A configuration-management database serves as a central repository of information that documents changes to a network. However, some organizations try to track too many things in one place. When that happens, IT is less likely to use the database, which minimizes the effectiveness of a change-management program.
One alternative is a federated configuration management database (FCMDB), in which configuration data is segmented by type. When needed, relevant information is pulled out of each segment to provide a big-picture view of whatever issue is being addressed. This approach eases data entry and lets data be accessed as needed from any of the databases.
While there are any number of databases that can be included in an FCMDB, at the minimum it should include network management, user management, facilities management and advanced cable management software (ACMS). These databases cover most of the core areas where problems and changes occur.
The first three are obvious - most organizations have network-, user- and facilities-management applications in place in some form. The ACMS, however, is a relatively new technology that complements the others. For example, network management databases will tell you to what switch port a device is connected, but that's all. By integrating it with an ACMS package through an FCMDB, you can also track that device's previous and current connection paths, as well as design future paths from switch port to patch panel to wall jack.
How it works
Here's how an FCMDB would work. Say a user contacts a help desk to report that there is no power in his cubicle, as well as in several others in his workgroup. Others in the area have power, but no network connectivity. Still others appear to have network connectivity but are on different virtual LANs (VLAN). The help desk forwards the trouble ticket to the IT group. By having an FCMDB, IT can:
- Browse to the affected cubicles using the facilities-management database.
- Use the network management database to view UPS information, in which it might see that there was a momentary brownout the previous night and some circuit breakers were tripped.
- See on the network management database that the switch is reporting an error and several ports have an alarm.
- Confirm with the network management database that night users for this group logged on to different workstations and were able to work; because of this, they did not alert the on-call IT personnel to the problem.
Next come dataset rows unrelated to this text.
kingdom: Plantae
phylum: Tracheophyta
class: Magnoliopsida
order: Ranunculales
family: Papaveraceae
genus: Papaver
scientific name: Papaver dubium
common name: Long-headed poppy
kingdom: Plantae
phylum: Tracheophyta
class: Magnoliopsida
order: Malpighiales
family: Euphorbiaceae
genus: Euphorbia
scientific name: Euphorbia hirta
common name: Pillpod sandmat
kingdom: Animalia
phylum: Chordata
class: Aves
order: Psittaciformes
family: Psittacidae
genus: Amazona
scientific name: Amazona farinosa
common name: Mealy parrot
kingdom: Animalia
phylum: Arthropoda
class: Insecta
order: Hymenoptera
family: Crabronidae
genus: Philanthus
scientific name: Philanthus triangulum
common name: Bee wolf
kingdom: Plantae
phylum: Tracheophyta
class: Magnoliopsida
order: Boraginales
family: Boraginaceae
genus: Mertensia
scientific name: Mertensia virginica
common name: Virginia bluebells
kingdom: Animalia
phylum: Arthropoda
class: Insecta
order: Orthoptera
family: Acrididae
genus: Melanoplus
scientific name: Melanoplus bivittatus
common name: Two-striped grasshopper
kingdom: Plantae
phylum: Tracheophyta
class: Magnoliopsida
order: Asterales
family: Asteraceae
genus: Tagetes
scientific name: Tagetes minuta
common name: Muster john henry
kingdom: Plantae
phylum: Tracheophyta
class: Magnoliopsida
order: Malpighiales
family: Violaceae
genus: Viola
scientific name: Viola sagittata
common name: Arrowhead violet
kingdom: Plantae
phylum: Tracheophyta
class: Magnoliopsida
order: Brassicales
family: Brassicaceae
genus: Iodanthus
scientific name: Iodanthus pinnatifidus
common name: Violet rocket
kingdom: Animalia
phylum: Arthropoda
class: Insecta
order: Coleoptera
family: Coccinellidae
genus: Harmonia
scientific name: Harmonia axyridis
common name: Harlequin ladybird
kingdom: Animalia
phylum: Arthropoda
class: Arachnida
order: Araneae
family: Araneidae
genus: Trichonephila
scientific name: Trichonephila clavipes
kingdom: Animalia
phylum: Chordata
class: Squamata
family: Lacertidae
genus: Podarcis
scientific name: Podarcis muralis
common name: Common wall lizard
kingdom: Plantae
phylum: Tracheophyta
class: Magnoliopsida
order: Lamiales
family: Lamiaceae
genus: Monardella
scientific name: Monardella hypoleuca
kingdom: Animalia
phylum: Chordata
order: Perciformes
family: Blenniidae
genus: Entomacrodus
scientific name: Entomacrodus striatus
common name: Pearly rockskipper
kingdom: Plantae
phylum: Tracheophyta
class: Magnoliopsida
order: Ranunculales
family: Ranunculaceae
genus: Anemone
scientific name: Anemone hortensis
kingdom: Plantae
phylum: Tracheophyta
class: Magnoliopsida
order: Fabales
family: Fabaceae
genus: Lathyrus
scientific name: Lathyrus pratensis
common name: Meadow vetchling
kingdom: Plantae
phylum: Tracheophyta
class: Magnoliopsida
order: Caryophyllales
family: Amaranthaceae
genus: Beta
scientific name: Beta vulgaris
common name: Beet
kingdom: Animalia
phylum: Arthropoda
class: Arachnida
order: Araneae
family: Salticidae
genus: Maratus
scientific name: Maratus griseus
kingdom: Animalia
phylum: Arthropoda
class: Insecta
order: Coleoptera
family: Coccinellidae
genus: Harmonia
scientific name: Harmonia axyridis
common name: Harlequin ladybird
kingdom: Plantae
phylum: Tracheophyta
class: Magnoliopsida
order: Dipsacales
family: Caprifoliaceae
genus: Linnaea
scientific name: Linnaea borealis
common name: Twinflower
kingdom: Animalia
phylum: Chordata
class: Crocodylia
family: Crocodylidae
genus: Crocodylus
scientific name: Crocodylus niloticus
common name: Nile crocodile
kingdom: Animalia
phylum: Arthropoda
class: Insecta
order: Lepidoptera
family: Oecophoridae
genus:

- Locate the workstations the night users logged on to using network management database and ACMS.
- Direct the user who made the call and others in his workgroup to operational workstations until the problem is fixed.
Three key advantages
By using an FCMDB rather than an ad hoc change-management system, an IT employee has the data needed to track the source of a problem and determine the scope. Segmented data makes it easier to pull up only what is relevant to a problem, and an administrator is able to find a solution more quickly. Even small changes to an infrastructure can have a cascading effect that leads to downtime and lost productivity.
When you consider that taking even an hour to determine the cause of a problem is now unacceptable in many industries, the old methods of change management are no longer sufficient. An FCMDB assures that information on changes to a network is documented and easily accessible, expediting problem resolution today while also providing a basis for more intelligent planned changes in the future.